# Colonoscopies HELP!!!



## kbarron (Feb 18, 2009)

Medicare Pt has pre op dx, chr Constipation, Abd pn nos, anxiety about cancer and recent change in bowel habits. What would be the correct Procedure code?  Would it be considered a screening with these diags?Thanks in advance.


----------



## Anna Weaver (Feb 18, 2009)

*colonoscopy*

The 787.99 change in bowel habits, allows this to be a diagnostic. Check the LCD for diagnostic and therapeutic colonoscopy/signmoidoscopy/proctosigmoidoscopy. chronic constipation is also listed, but you have to be careful with that code in particular. The unspecified abdominal pain is not listed.


----------



## kbarron (Feb 18, 2009)

We have a girl in our office that was taught to use the G codes for all colonoscopies on all Medicare pts. We are looking for additional input. Thanks


----------



## Lisa Bledsoe (Feb 18, 2009)

If it's a screening only then you would use the appropriate G code. BUT if a polypectomy is performed or a biopsy obtained you MUST use 45385 or 45380, etc.


----------



## kbarron (Feb 18, 2009)

What about 45378. This pt had  prev sigs and colonoscopies with known diverticular disease, as well as the above dx.


----------



## coachlang3 (Feb 19, 2009)

If a pt presents with symptoms and that is why the procedure is taking place, that would be diagnostic not a screening, Medicare or otherwise.

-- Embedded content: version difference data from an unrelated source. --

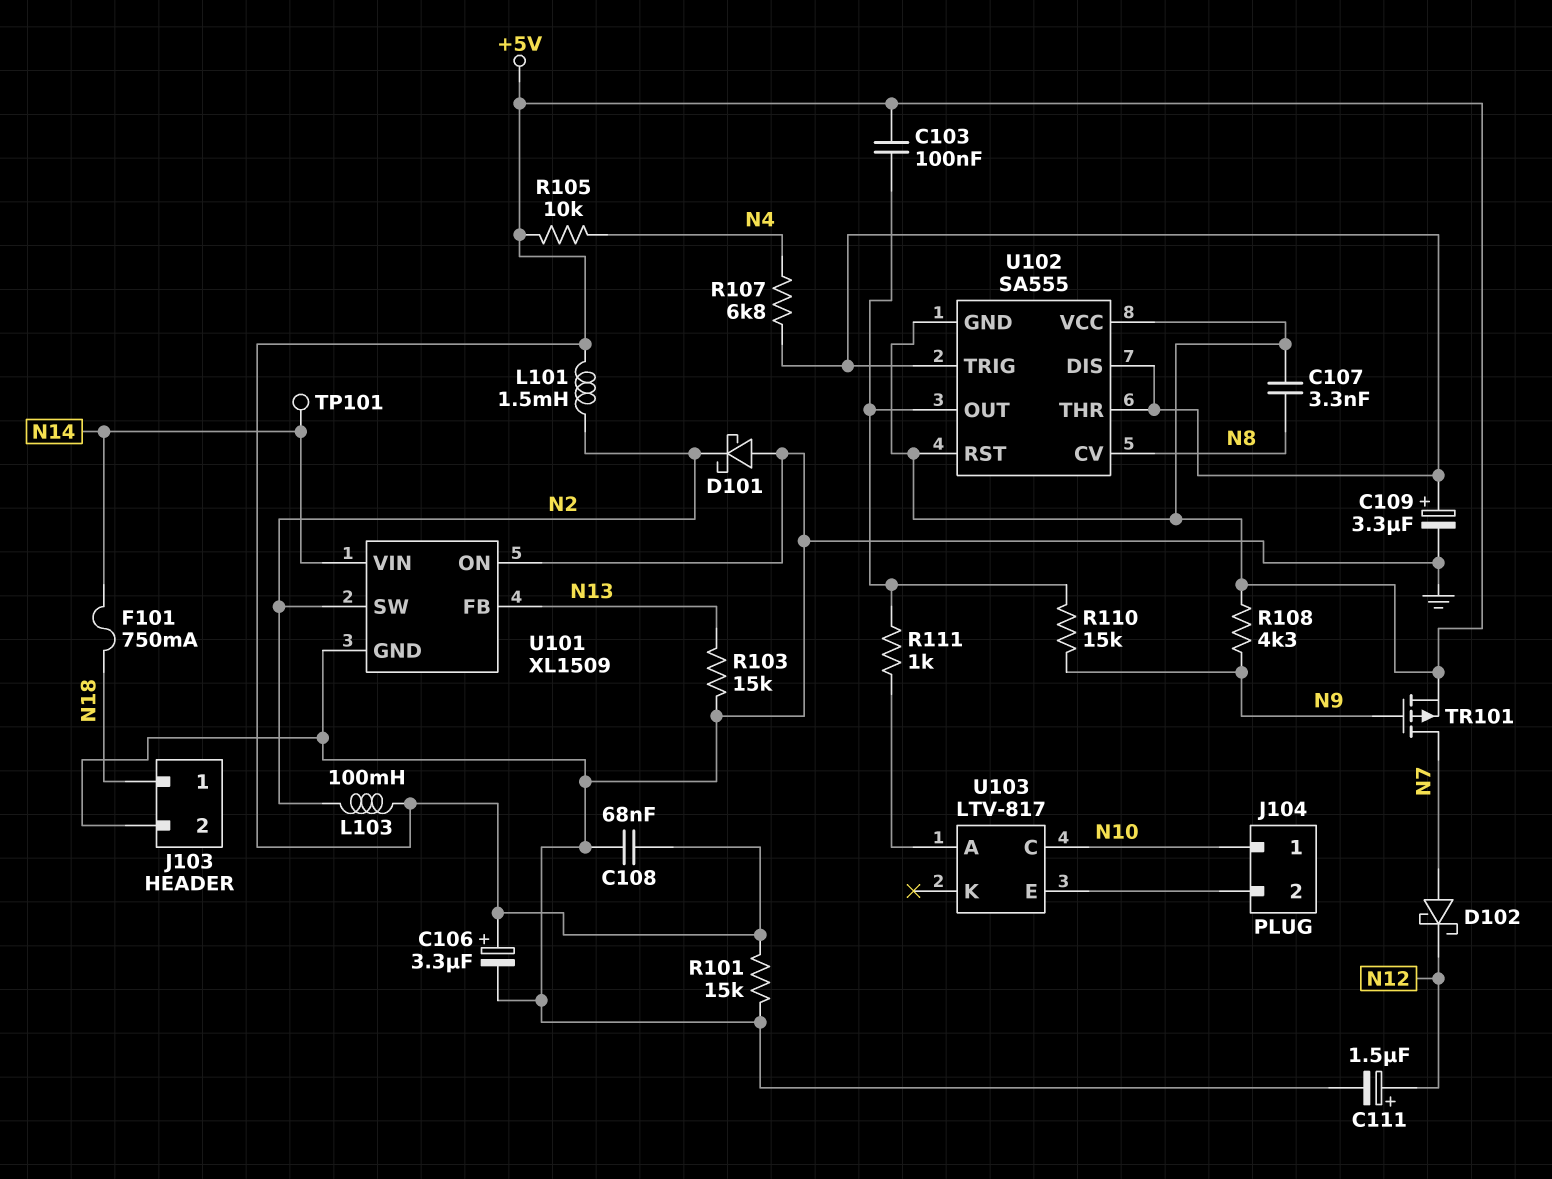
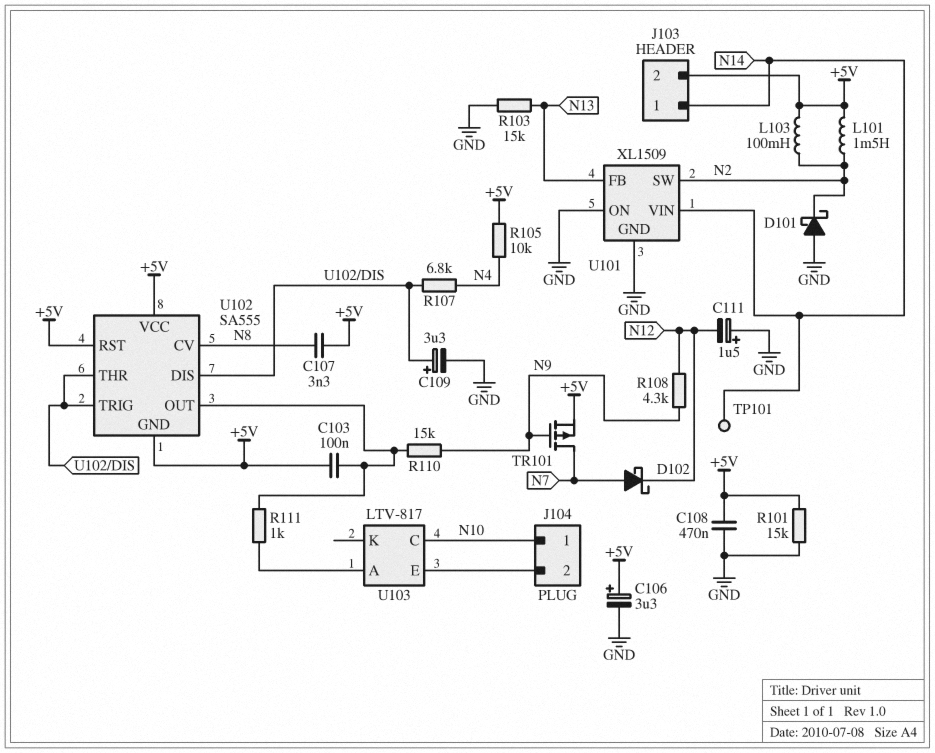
C108: 68nF (+5V, GND) -> 470nF (+5V, GND)
C111: 1.5uF (plus N12, minus GND) -> 1.5uF (plus GND, minus N12)
F101: 750mA (N14, N18) -> none
J103 pin 1: N18 -> N14
J103 pin 2: GND -> +5V
R108: 4.3k (+5V, N9) -> 4.3k (N9, N12)

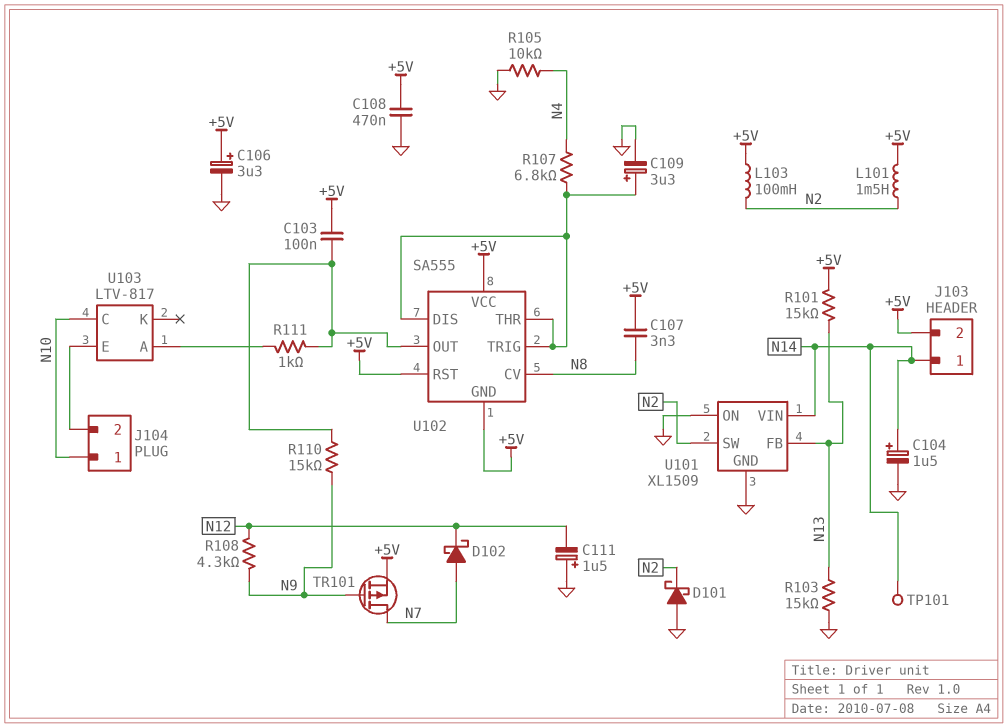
C104: none -> 1.5uF (plus N14, minus GND)
R101: 15k (+5V, GND) -> 15k (+5V, N13)
R105: 10k (+5V, N4) -> 10k (GND, N4)

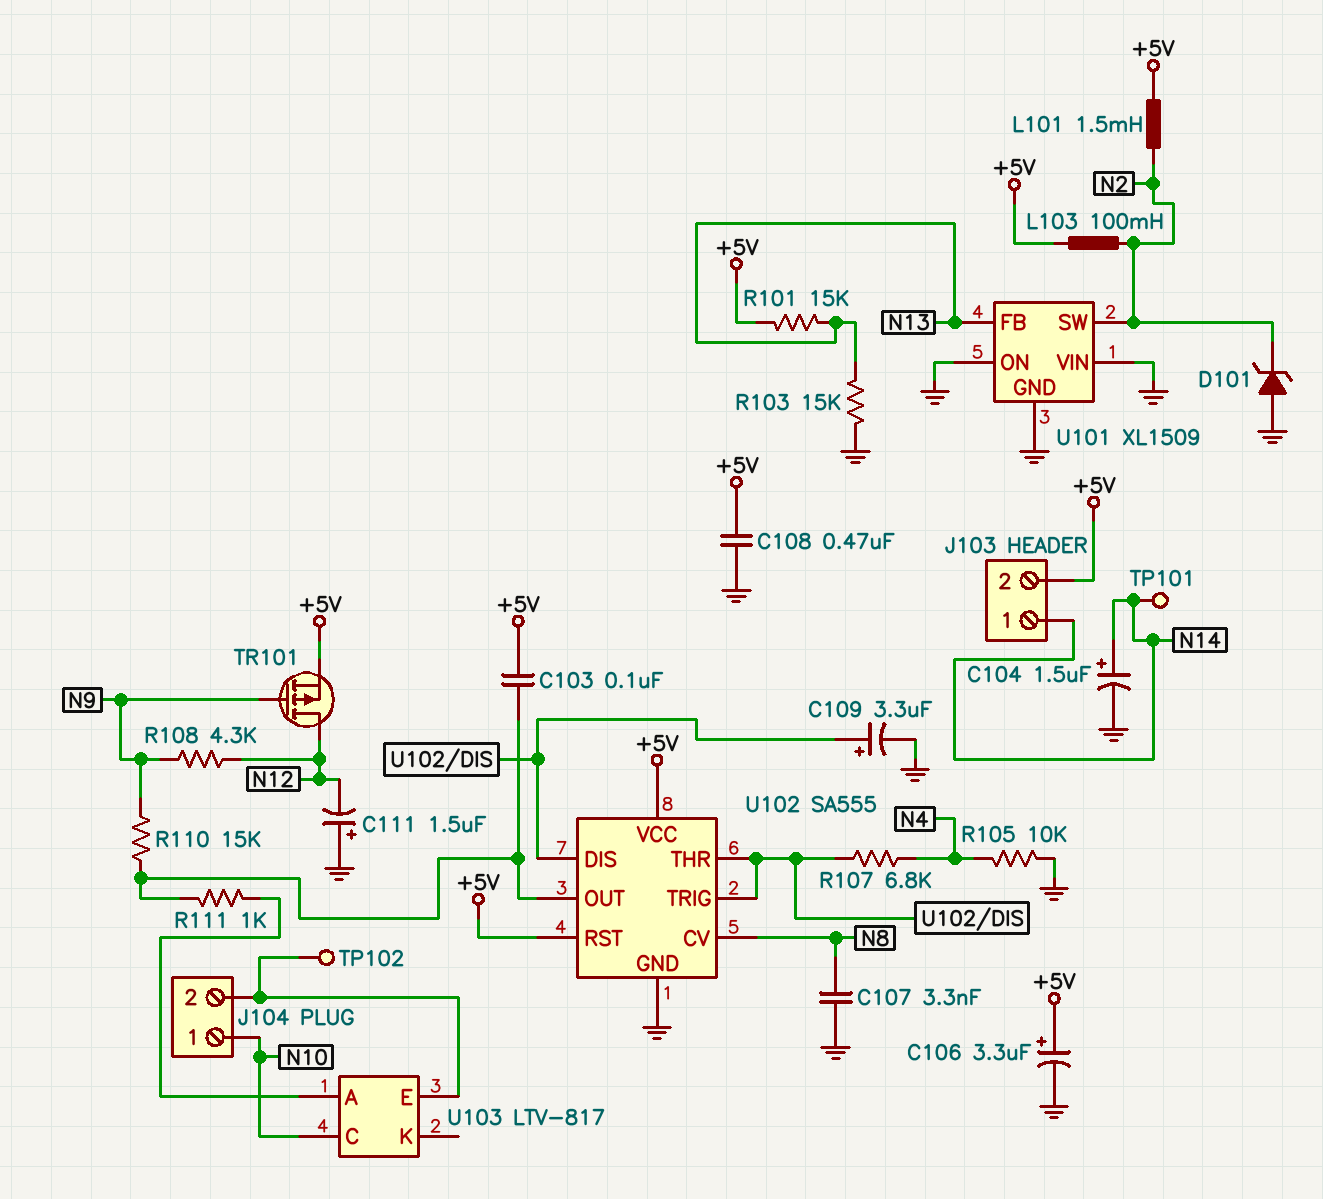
C107: 3.3nF (+5V, N8) -> 3.3nF (GND, N8)
D101: schottky (A GND, K N2) -> zener (A GND, K N2)
D102: schottky (A N7, K N12) -> none
TP102: none -> test point (J104/2)
TR101: PMOS (G N9, D N7, S +5V) -> PMOS (G N9, D N12, S +5V)
U101 pin VIN: N14 -> GND
U102 pin GND: +5V -> GND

You only use the G codes when there is only a screening, if something changes during the procedure ( a polyp is found) then it becomes diagnostic but you would put the V code for a screening (V76.51-colon) in the prime dx slot.

There is a spot somewhere on CMS that shows this but I can't remember.  If I find it, I will post the link.

P.S. Get out of Hampton, go up to Salisbury, it's cleaner, lol.


----------



## Lisa Bledsoe (Feb 19, 2009)

I think if you go to the CMS website you can enter the code(s) and find the info you are looking for.  Even your MAC or FI should have links.

If a patient has signs/symptoms or known disease then it is not screening and you would not be able to use the G codes.


----------



## kbarron (Feb 19, 2009)

What a great forum this is. All the answers are very helpful. My coworker is now convinced.


----------